Images with localized body landmarks
_ _ _
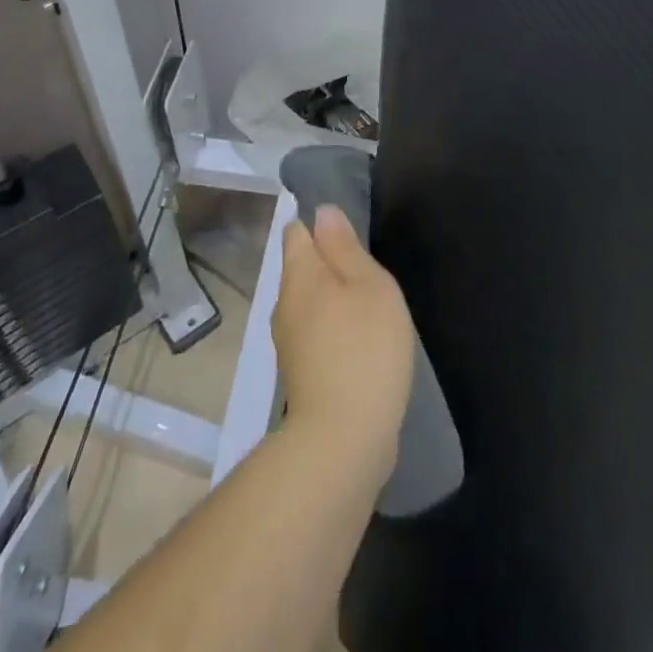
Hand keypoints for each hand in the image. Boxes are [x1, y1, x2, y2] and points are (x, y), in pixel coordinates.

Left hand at [272, 205, 415, 478]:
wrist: (343, 439)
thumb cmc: (364, 348)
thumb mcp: (368, 285)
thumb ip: (344, 247)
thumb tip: (322, 212)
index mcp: (300, 274)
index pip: (297, 232)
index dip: (318, 225)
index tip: (346, 232)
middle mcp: (284, 304)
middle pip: (301, 268)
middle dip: (327, 263)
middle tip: (365, 269)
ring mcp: (288, 343)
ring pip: (307, 303)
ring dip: (331, 299)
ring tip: (365, 306)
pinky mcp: (300, 375)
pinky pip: (314, 335)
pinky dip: (332, 330)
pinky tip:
_ _ _
What this task involves — Each line above should be returned exactly as it stands, minus any pictures.

Result of the exercise —
Hand keypoints for each hand in the image. Boxes are [x1, y1, x2, y2] and points are (x, y), in pixel coordinates.

Left hand at [272, 205, 415, 478]:
wrist: (343, 439)
thumb cmc: (364, 348)
thumb mcp: (368, 285)
thumb ip: (344, 247)
thumb tip: (322, 212)
index mcp: (300, 274)
index pip: (297, 232)
index dip: (318, 225)
index tip: (346, 232)
middle mcp: (284, 304)
middle pip: (301, 268)
middle dip: (327, 263)
middle tip: (365, 269)
ring mcp: (288, 343)
ring pip: (307, 303)
ring dip: (331, 299)
ring tip: (365, 306)
pinky mcp: (300, 375)
pinky pip: (314, 335)
pinky dip: (332, 330)
pinky tip:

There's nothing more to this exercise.